(Also called a "trach," pronounced trake)
Normally when you breathe, the air comes into your mouth or nose. Then it goes down through a tube called the trachea (windpipe) and into your lungs. During a tracheostomy, a surgeon creates a hole in the front of the neck. This allows air to go through a tube put into the windpipe instead of through your nose or mouth.
Reasons for the procedure
A tracheostomy may be permanent, or it may be needed only for a while. Surgeons do this procedure for many reasons:
Most often, people have a tracheostomy because they are going to need a breathing machine called a ventilator for more than a few weeks. A ventilator blows air into the lungs through the tube put into the tracheostomy hole. This may be better for you than putting the tube through the mouth or nose.
Some people need a tracheostomy because their airway is blocked, or because they can't clear mucus from their airways by coughing. These problems may be because of issues such as birth defects, injuries, or surgery to remove a structure called the larynx (voice box).
Some people need this procedure because they can't swallow properly, such as after a stroke.
Risks of the procedure
A tracheostomy may put you at risk for certain problems shortly after the surgery or over the long term, such as:
Bleeding or infection
A buildup of gas between a lung and your chest wall, called a pneumothorax. This can lead to a collapsed lung.
Formation of a fistula or connection between the trachea and the esophagus—the tube that takes food and liquid from your mouth to your stomach
Changes in the airway such as scar tissue or narrowing in the trachea
Irritation of the lining of the windpipe caused by the tracheostomy tube; the tracheostomy tube may also come loose
Failure of the hole to close on its own once you stop using the tracheostomy tube (if the tracheostomy is temporary)
Scarring after the tracheostomy hole is allowed to close and has healed (if the tracheostomy is temporary)
There may be other risks, depending upon your specific medical condition. Be sure to discuss any concerns with your doctor before the procedure.
Before the procedure
Sometimes the doctor will perform a tracheostomy because of an emergency. If you have time to prepare for the procedure, you may need to avoid eating for at least several hours beforehand.
A health care provider will give you local anesthesia—to keep you from feeling the procedure—or general anesthesia, to put you to sleep during the procedure.
During the procedure
The doctor will create the small tracheostomy hole just above where your collarbones meet at the top of your chest. The procedure should take about 20 to 45 minutes. Afterward, the doctor will place a tube into the hole to keep it open and allow air to pass through it.
After the procedure
Your health care team may give you medicine to make you feel relaxed after the procedure. Depending on the health problem that made you need the tracheostomy, you may need to stay in the hospital for a week or longer.
You may not be able to eat for the first week or two.
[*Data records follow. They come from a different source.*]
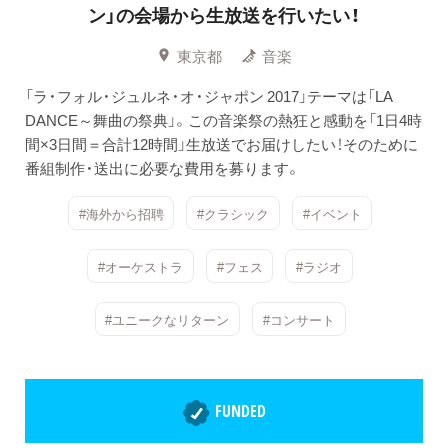
ン」の会場から生放送を行いたい！
東京都
音楽
「ラ・フォル・ジュルネ・オ・ジャポン 2017」テーマは「LA
DANCE～舞曲の祭典」。この音楽祭の熱狂と感動を「1日4時
間×3日間＝合計12時間」生放送でお届けしたい！そのために
番組制作・送出に必要な費用を募ります。
#海外から招聘
#クラシック
#イベント
#オーケストラ
#フェス
#ラジオ
#ユニークなリターン
#コンサート
FUNDED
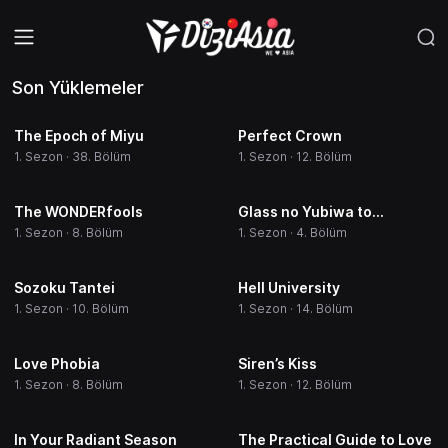
Son Yüklemeler
The Epoch of Miyu
Perfect Crown
1. Sezon · 38. Bölüm
1. Sezon · 12. Bölüm
The WONDERfools
Glass no Yubiwa to
Bansoko
1. Sezon · 8. Bölüm
1. Sezon · 4. Bölüm
Sozoku Tantei
Hell University
1. Sezon · 10. Bölüm
1. Sezon · 14. Bölüm
Love Phobia
Siren’s Kiss
1. Sezon · 8. Bölüm
1. Sezon · 12. Bölüm
In Your Radiant Season
The Practical Guide to Love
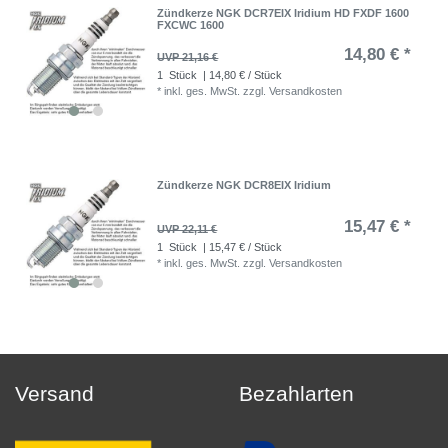
Zündkerze NGK DCR7EIX Iridium HD FXDF 1600
FXCWC 1600
14,80 € *
UVP 21,16 €
1
Stück
| 14,80 € / Stück
*
inkl. ges. MwSt.
zzgl.
Versandkosten
Zündkerze NGK DCR8EIX Iridium
15,47 € *
UVP 22,11 €
1
Stück
| 15,47 € / Stück
*
inkl. ges. MwSt.
zzgl.
Versandkosten
Versand
Bezahlarten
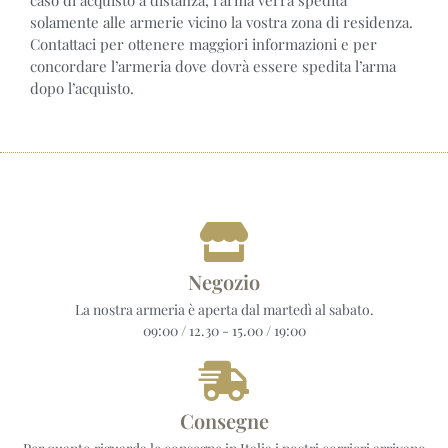
caso di acquisto a distanza, l’arma verrà spedita
solamente alle armerie vicino la vostra zona di residenza.
Contattaci per ottenere maggiori informazioni e per
concordare l’armeria dove dovrà essere spedita l’arma
dopo l’acquisto.
Negozio
La nostra armeria è aperta dal martedì al sabato.
09:00 / 12.30 - 15.00 / 19:00
Consegne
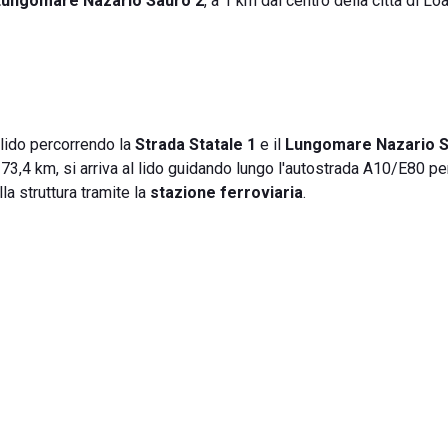
Lungomare Nazario Sauro 2
, a 1 km dal centro della città di Loa
l lido percorrendo la
Strada Statale 1
e il
Lungomare Nazario 
 73,4 km, si arriva al lido guidando lungo l'autostrada A10/E80 pe
la struttura tramite la
stazione ferroviaria
.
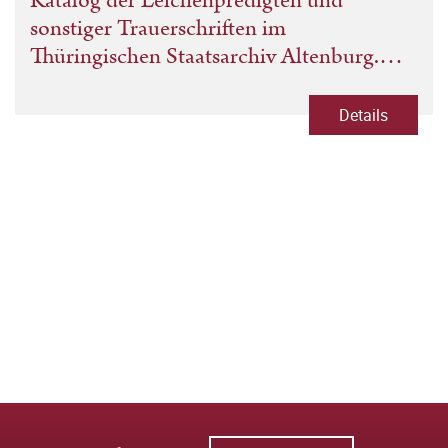
Katalog der Leichenpredigten und
sonstiger Trauerschriften im
Thüringischen Staatsarchiv Altenburg.
Nachtrag
Details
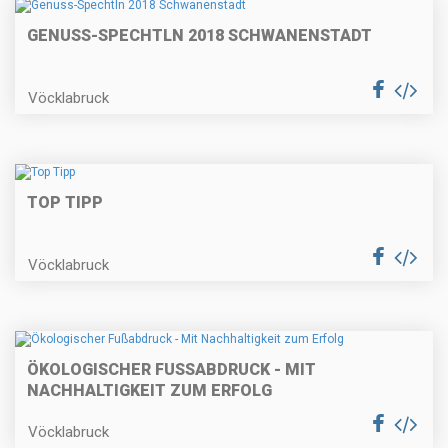
GENUSS-SPECHTLN 2018 SCHWANENSTADT
Vöcklabruck
TOP TIPP
Vöcklabruck
ÖKOLOGISCHER FUSSABDRUCK - MIT N
ACHHALTIGKEIT ZUM ERFOLG
Vöcklabruck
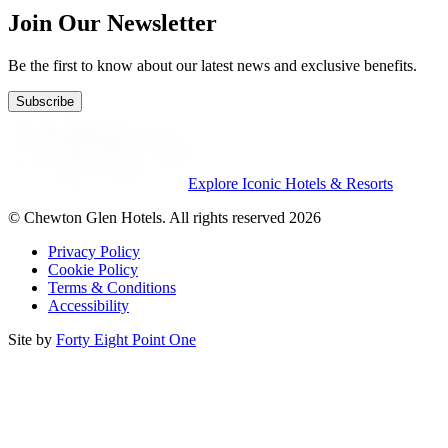
Join Our Newsletter
Be the first to know about our latest news and exclusive benefits.
Subscribe
Explore Iconic Hotels & Resorts
© Chewton Glen Hotels. All rights reserved 2026
Privacy Policy
Cookie Policy
Terms & Conditions
Accessibility
Site by
Forty Eight Point One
Instead, you may receive nourishment through an IV line in a vein or through a feeding tube put through your nose or mouth to your stomach.
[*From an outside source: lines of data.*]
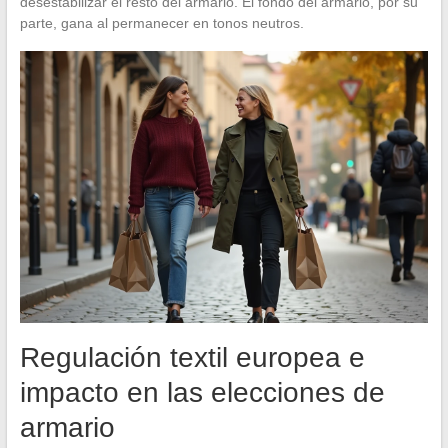
desestabilizar el resto del armario. El fondo del armario, por su
parte, gana al permanecer en tonos neutros.
Regulación textil europea e
impacto en las elecciones de
armario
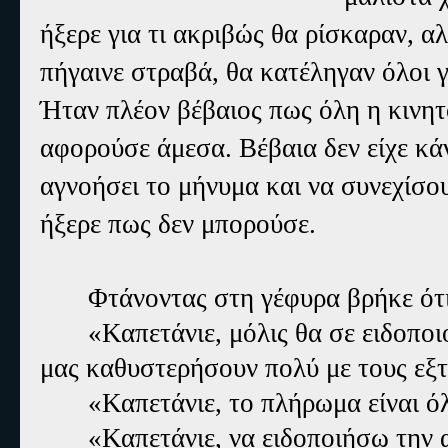
ήξερε για τι ακριβώς θα ρίσκαραν, αλ
πήγαινε στραβά, θα κατέληγαν όλοι γ
Ήταν πλέον βέβαιος πως όλη η κινη
αφορούσε άμεσα. Βέβαια δεν είχε κά
αγνοήσει το μήνυμα και να συνεχίσου
ήξερε πως δεν μπορούσε.
Φτάνοντας στη γέφυρα βρήκε ότι
«Καπετάνιε, μόλις θα σε ειδοποι
μας καθυστερήσουν πολύ με τους εξτ
«Καπετάνιε, το πλήρωμα είναι ό
«Καπετάνιε, να ειδοποιήσω την 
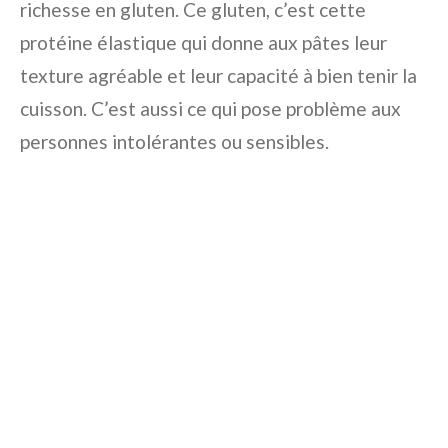
richesse en gluten. Ce gluten, c’est cette
protéine élastique qui donne aux pâtes leur
texture agréable et leur capacité à bien tenir la
cuisson. C’est aussi ce qui pose problème aux
personnes intolérantes ou sensibles.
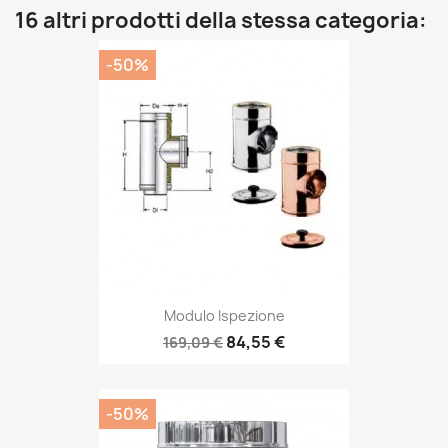
16 altri prodotti della stessa categoria:
-50%
Modulo Ispezione
84,55 €
169,09 €
-50%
You may need to learn how to swallow again before you can start to eat normally. You will also have to learn how to speak with the trach tube in place. Therapists or other health care team members may help you with these tasks.
You will also need to use a device to keep your airways moist. One option is a device called an "artificial nose," or HME (heat and moisture exchanger), which goes over the end of the trach tube and holds in moisture.
Ask your health care provider about things you need to do each day to keep your tracheostomy clean and your airways clear. These include changing or cleaning the tube that goes down into the airway, cleaning the skin around the opening, and changing the ties that hold the trach tube in place.
Also ask your provider what to do if you're having trouble breathing because of a blockage in the tracheostomy tube or your airway. This can be life-threatening.
Contact your health care provider if you have:
Mucus that smells bad or mucus containing bright red blood coming from the tracheostomy
A change in the amount or color of mucus coming from the opening
Inflamed skin around the opening
A fever of 101 degrees or more
If you have a blockage and continue to have difficulty breathing after following steps provided by your health care provider, call 911.